(Records from a dataset)
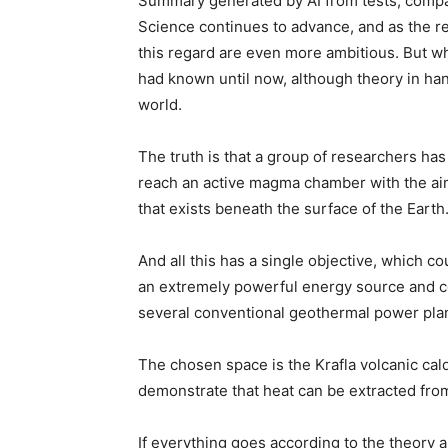
Summary generated by AI from tests, compa
Science continues to advance, and as the 
this regard are even more ambitious. But wha
had known until now, although theory in hand
world.
The truth is that a group of researchers has 
reach an active magma chamber with the aim
that exists beneath the surface of the Earth
And all this has a single objective, which c
an extremely powerful energy source and co
several conventional geothermal power plan
The chosen space is the Krafla volcanic cald
demonstrate that heat can be extracted fr
If everything goes according to the theory a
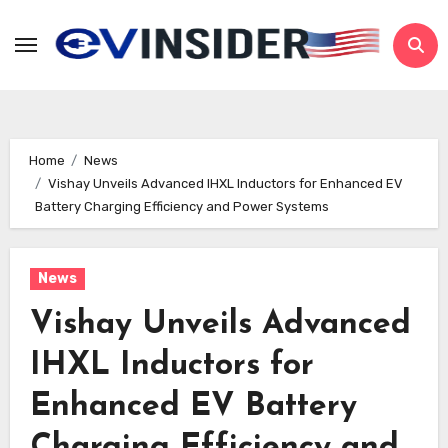
Skip
to
content
Home
News
Vishay Unveils Advanced IHXL Inductors for Enhanced EV
Battery Charging Efficiency and Power Systems
News
Vishay Unveils Advanced
IHXL Inductors for
Enhanced EV Battery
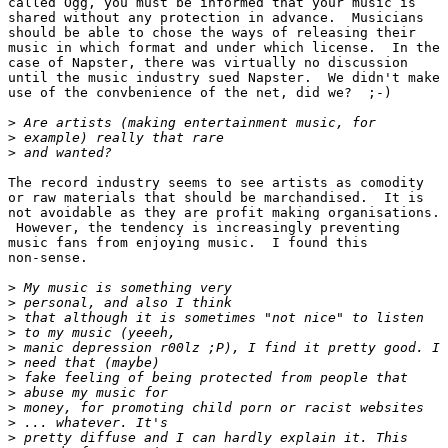
called Ogg, you must be informed that your music is

shared without any protection in advance.  Musicians

should be able to chose the ways of releasing their

music in which format and under which license.  In the

case of Napster, there was virtually no discussion

until the music industry sued Napster.  We didn't make

use of the convbenience of the net, did we?  ;-)

>
>
>
The record industry seems to see artists as comodity

or raw materials that should be marchandised.  It is

not avoidable as they are profit making organisations.

 However, the tendency is increasingly preventing

music fans from enjoying music.  I found this

non-sense.     

>
>
>
>
>
>
>
>
>
>
>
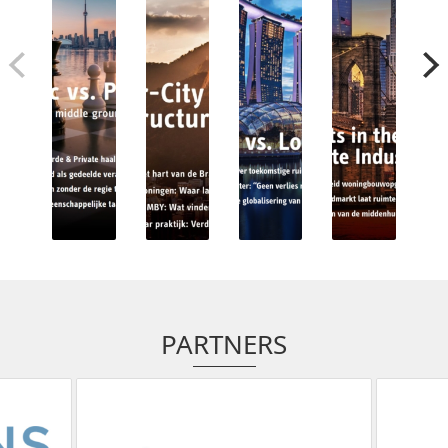
PARTNERS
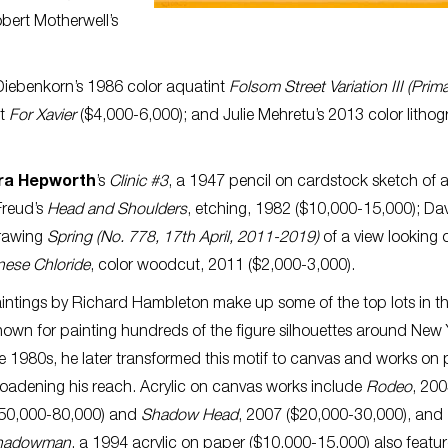
bert Motherwell’s
 Diebenkorn’s 1986 color aquatint
Folsom Street Variation III (Prima
nt
For Xavier
($4,000-6,000); and Julie Mehretu’s 2013 color litho
ra Hepworth
’s
Clinic #3
, a 1947 pencil on cardstock sketch of 
Freud’s
Head and Shoulders
, etching, 1982 ($10,000-15,000); Da
drawing
Spring (No. 778, 17th April, 2011-2019)
of a view looking 
ese Chloride
, color woodcut, 2011 ($2,000-3,000).
intings by Richard Hambleton make up some of the top lots in th
own for painting hundreds of the figure silhouettes around New 
e 1980s, he later transformed this motif to canvas and works on 
oadening his reach. Acrylic on canvas works include
Rodeo
, 20
50,000-80,000) and
Shadow Head
, 2007 ($20,000-30,000), and
hadowman
, a 1994 acrylic on paper ($10,000-15,000) also featu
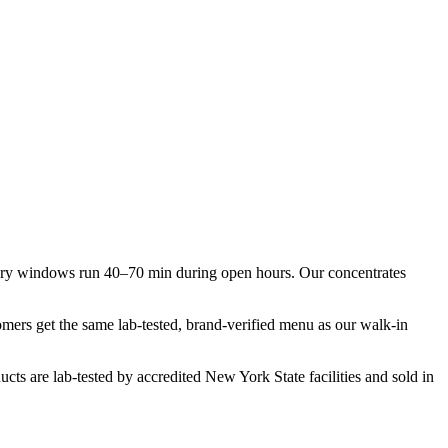
very windows run 40–70 min during open hours. Our concentrates
tomers get the same lab-tested, brand-verified menu as our walk-in
cts are lab-tested by accredited New York State facilities and sold in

**What the task asks:**
Transcribe exactly, and only, the lines from the line with "1982 ($10,000-15,000); Da" through the last line of the records, inclusive; the pictures do not belong in the copy.

**Answer to this exercise:**
, etching, 1982 ($10,000-15,000); Da
drawing
Spring (No. 778, 17th April, 2011-2019)
of a view looking 
ese Chloride
, color woodcut, 2011 ($2,000-3,000).
intings by Richard Hambleton make up some of the top lots in th
own for painting hundreds of the figure silhouettes around New 
e 1980s, he later transformed this motif to canvas and works on 
oadening his reach. Acrylic on canvas works include
Rodeo
, 20
50,000-80,000) and
Shadow Head
, 2007 ($20,000-30,000), and
hadowman
, a 1994 acrylic on paper ($10,000-15,000) also featu
very windows run 40–70 min during open hours. Our concentrates
tomers get the same lab-tested, brand-verified menu as our walk-in
cts are lab-tested by accredited New York State facilities and sold in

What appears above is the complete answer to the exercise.